Fix interpolation indexing

Author: inducer

notes/notes.org

@@ -4975,13 +4975,13 @@ Denominator: Ensures \(\varphi _i (x_i) = 1\).
 
 *** Lagrange Polynomials: General Form
 
-\[\varphi _j (x) = \frac{\prod _{k = 1, k \neq j}^m (x - x_k)}{\prod _{k = 1, k
-   \neq j}^m (x_j - x_k)} \]
+\[\varphi _j (x) = \frac{\prod _{k = 1, k \neq j}^N (x - x_k)}{\prod _{k = 1, k
+   \neq j}^N (x_j - x_k)}  \qquad (j\in\{1,\dots,N\})\]
 
 \bigskip
-Write down the Lagrange interpolant for nodes $(x_i)_{i=1}^m$ and values $(y_i)_{i=1}^m$.

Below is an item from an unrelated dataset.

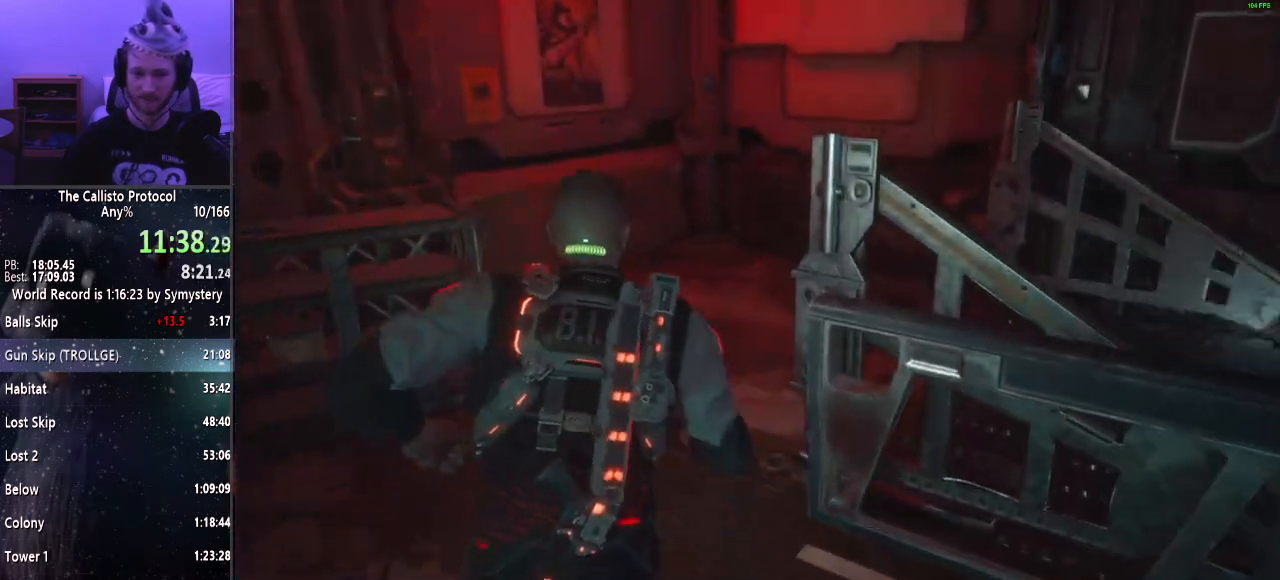
{"keys": ["shift", "w"], "mouse": [], "events": []}
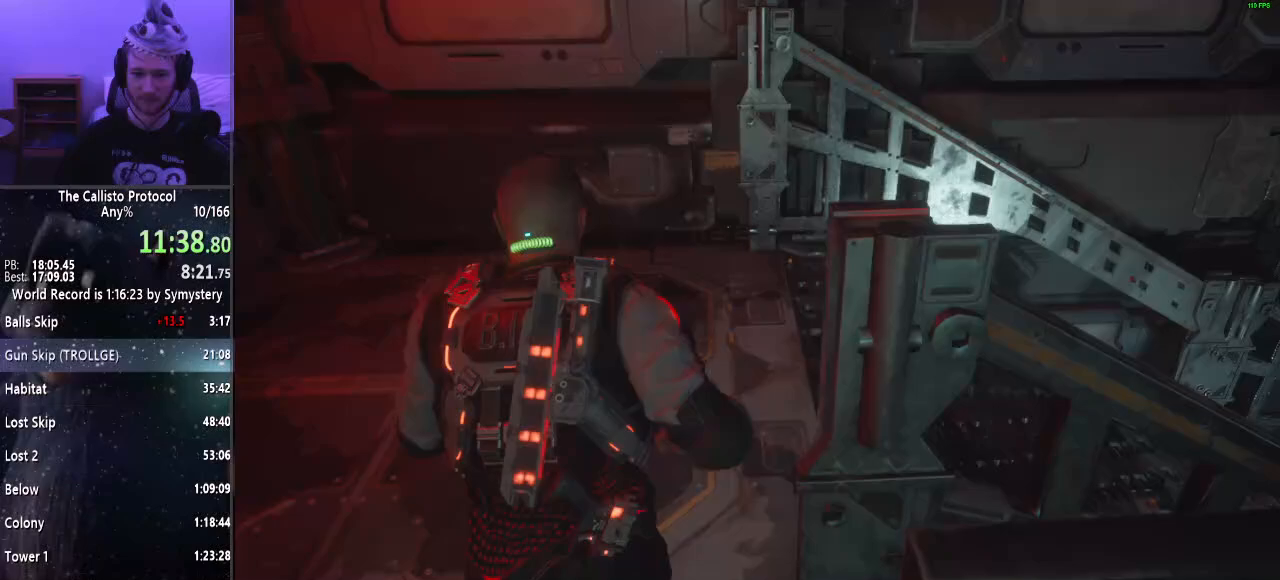
{"keys": ["shift", "w"], "mouse": [], "events": []}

+Write down the Lagrange interpolant for nodes $(x_i)_{i=1}^N$ and values $(y_i)_{i=1}^N$.
 #+LATEX: \begin{hidden}
-\[p_{m-1}(x)=\sum_{j=1}^m y_j \varphi_j(x) \]

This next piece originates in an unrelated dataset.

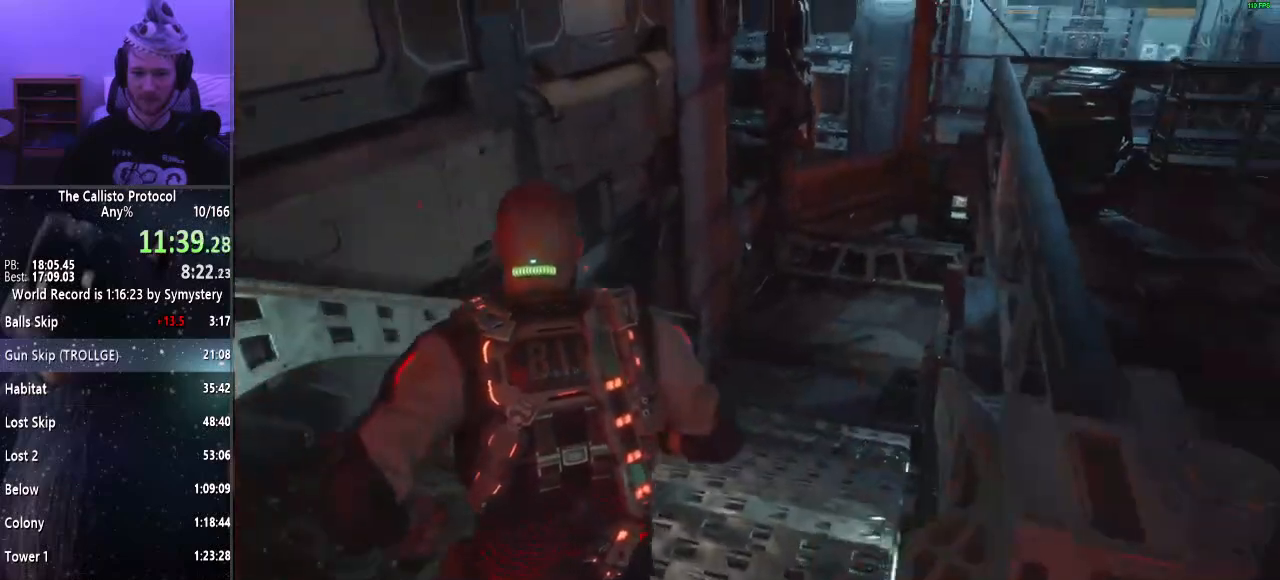
{"keys": ["shift", "w"], "mouse": [], "events": []}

+\[p_{N-1}(x)=\sum_{j=1}^N y_j \varphi_j(x) \]
 #+LATEX: \end{hidden}
 
 *** Newton Interpolation
@@ -4990,7 +4990,7 @@ Write down the Lagrange interpolant for nodes $(x_i)_{i=1}^m$ and values $(y_i)_
 Find a basis so that \(V\) is triangular.
 #+LATEX: \begin{hidden}
 Easier to build than Lagrange, but: coefficient finding costs \(O (n^2)\).
-\[\varphi _j (x) = \prod _{k = 1}^{j - 1} (x - x_k) . \]
+\[\varphi _j (x) = \prod _{k = 1}^{j - 1} (x - x_k) . \qquad (j\in\{1,\dots,N\})\]
 (At least) two possibilities for coefficient finding:
 
 - Set up \(V\), run forward substitution.